■ **Extract**
»»

# My first Walking Stick



## ChadaMonkey (Jul 18, 2019)

Hi all, newbie here looking for advice on my first walking stick. I have a really nice piece of basswood that suits me perfectly. A neighbor helped me to cut it to size and I'm figuring out what my next steps should be. I know basswood is a softer wood that usually used for carving, and that it isn't very rot resistant which is why I intend to stain and/or seal it as my final step. Right now I'm letting it dry out and I've noticed a significant decrease in it's weight and it has become more rigid so that's progress, but I have a few questions about the bark.

1) Will basswood bark naturally fall off when it's dry enough? I had found another stick i my neighbor's woodpile that appeared to be the same type of wood but it was pretty much completely dry and what little bark was left just came right off when I puled it with my hands. Not sure if the dryness is what did it or if there was some other factor so I was hoping some one who actually has experience would be able to tell me.

2) I'm making this stick as part of a costume for a renaissance fair I'm going to next month and I don't know if the stick will be dry enough before then. If the bark isn't going to lose its hold as it dries, or doesn't dry fast enough. what would be the easiest way to remove the bark myself?

««

■ **Directive 1**
Duplicate the passage of the walking stick thread starting at "1) Will basswood" and ending at "the bark myself?".

■ **Input for this task**
»»

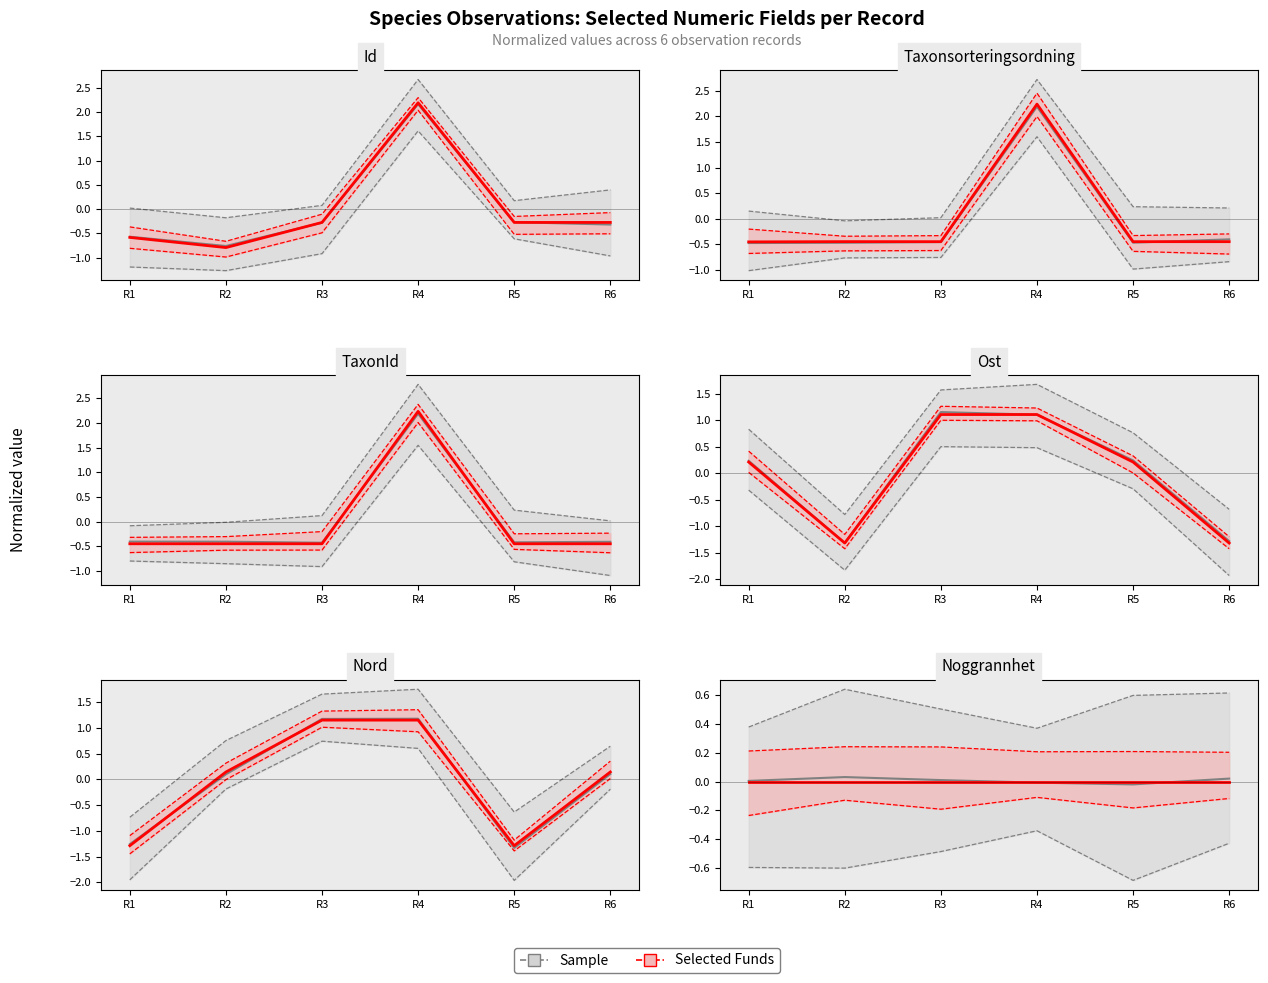

How many interior local valleys does the Selected Funds series have?

2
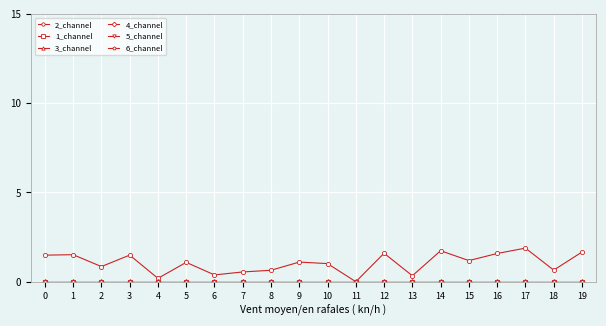

Which series has the largest total across all categories?

2_channel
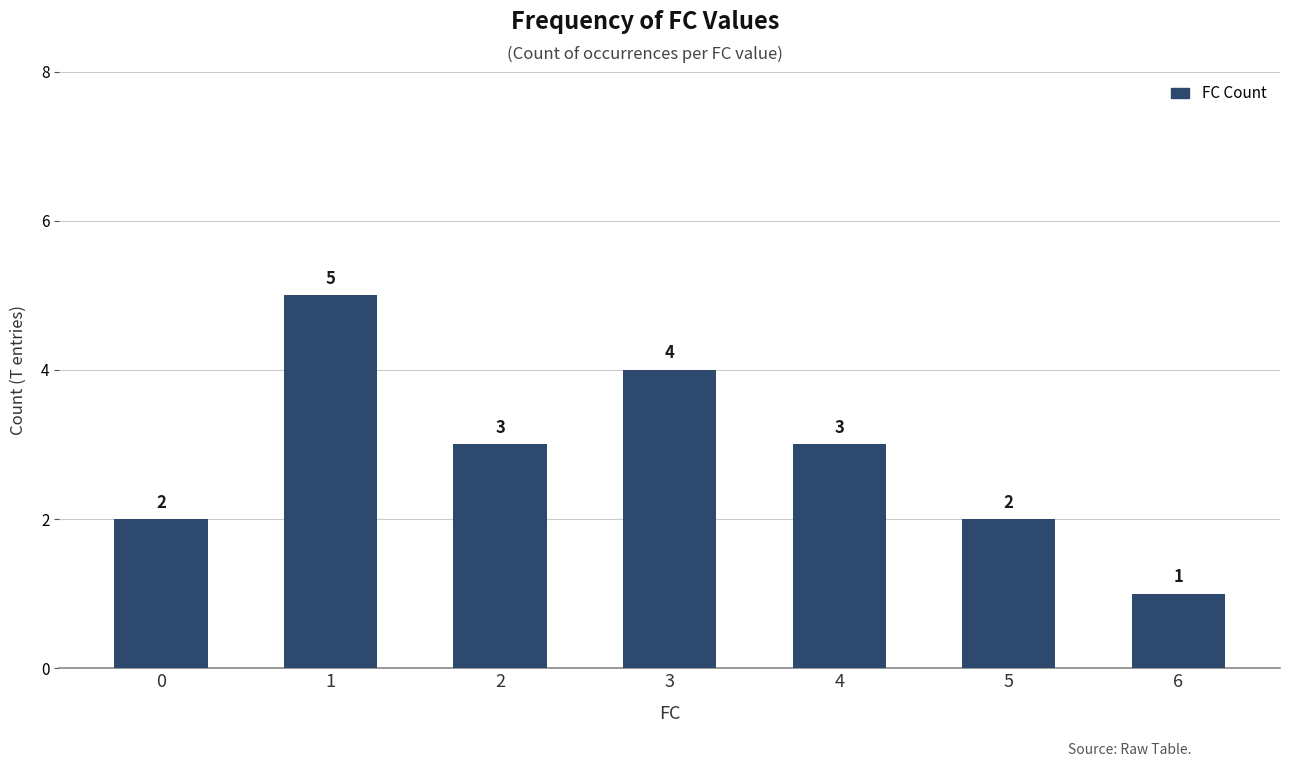

Which label corresponds to the largest value in the chart?

1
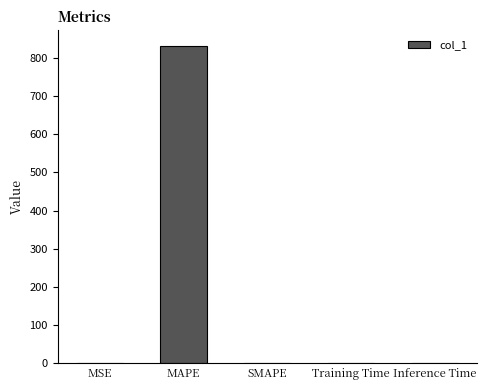

Which category has the highest value across all series?

MAPE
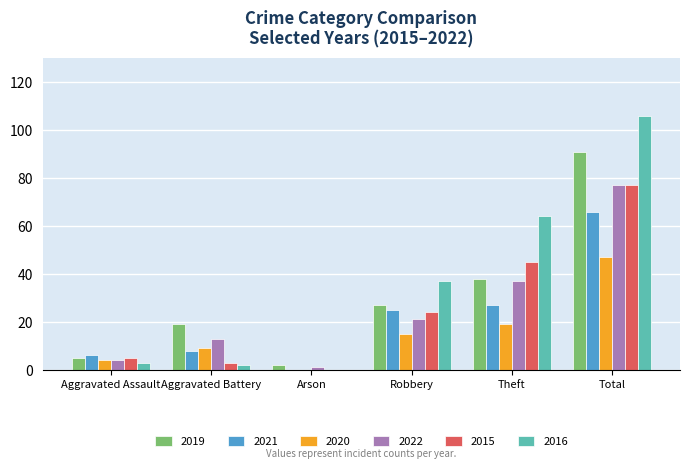

At which category is the sum across all series the highest?

Total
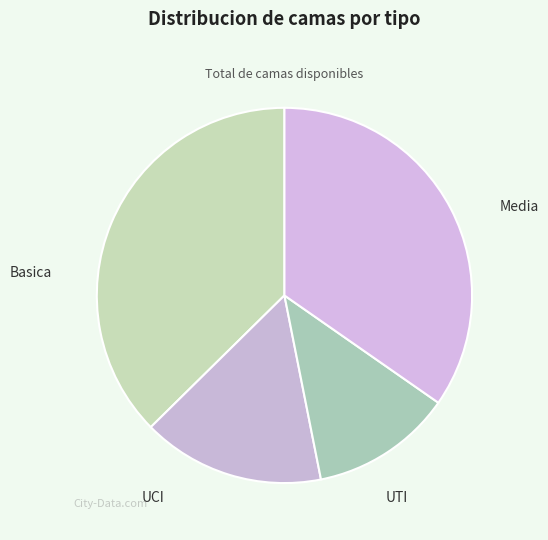

What is the largest slice in the pie chart?

Basica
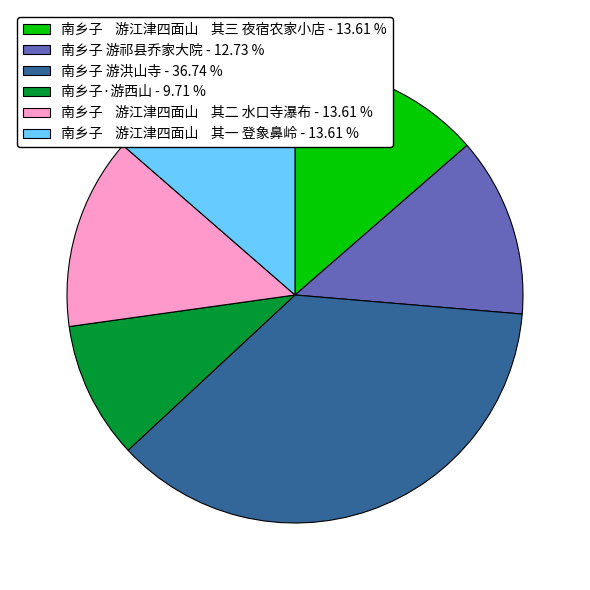

What is the ratio of the value at 南乡子 游江津四面山 其二 水口寺瀑布 - 13.61 % to the value at 南乡子 游祁县乔家大院 - 12.73 %?

1.1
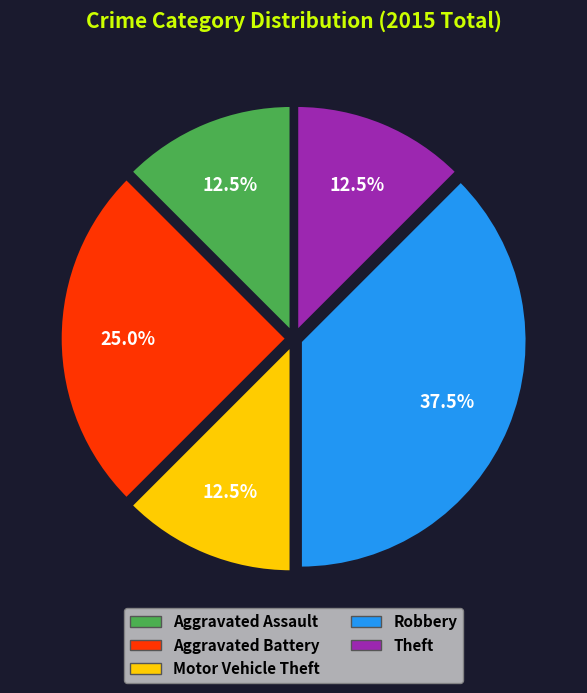

Is there any slice that represents more than half of the pie?

No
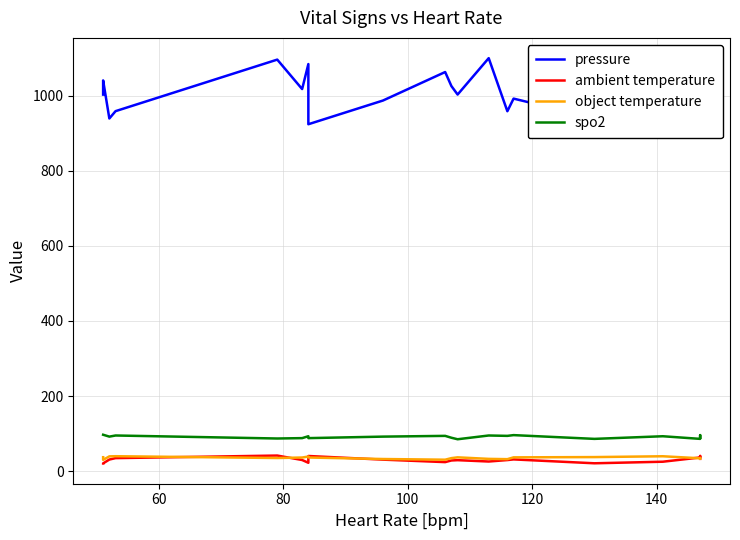

Rank the series by their maximum value, from lowest to highest.

object temperature, ambient temperature, spo2, pressure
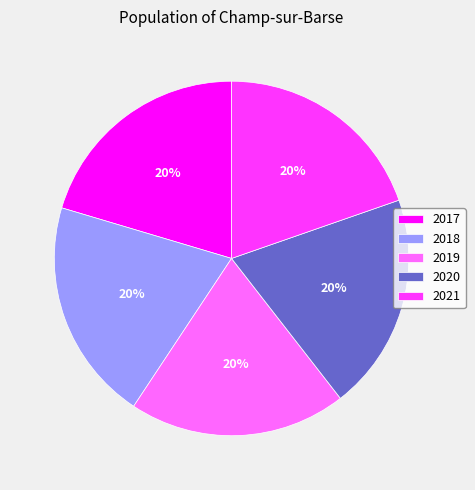

Is the sum of 2019 and 2021 greater than half?

No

««

■ **Directive 2**
Edit the records starting at the line that contains "object temperature, ambient" and ending at the end of the records, replacing "greater than" with "smaller than" and keeping everything else unchanged. Return only those lines, and leave the pictures out.

■ **Your response 1**
1) Will basswood bark naturally fall off when it's dry enough? I had found another stick i my neighbor's woodpile that appeared to be the same type of wood but it was pretty much completely dry and what little bark was left just came right off when I puled it with my hands. Not sure if the dryness is what did it or if there was some other factor so I was hoping some one who actually has experience would be able to tell me.

2) I'm making this stick as part of a costume for a renaissance fair I'm going to next month and I don't know if the stick will be dry enough before then. If the bark isn't going to lose its hold as it dries, or doesn't dry fast enough. what would be the easiest way to remove the bark myself?

■ **Your response 2**
object temperature, ambient temperature, spo2, pressure

Is the sum of 2019 and 2021 smaller than half?

No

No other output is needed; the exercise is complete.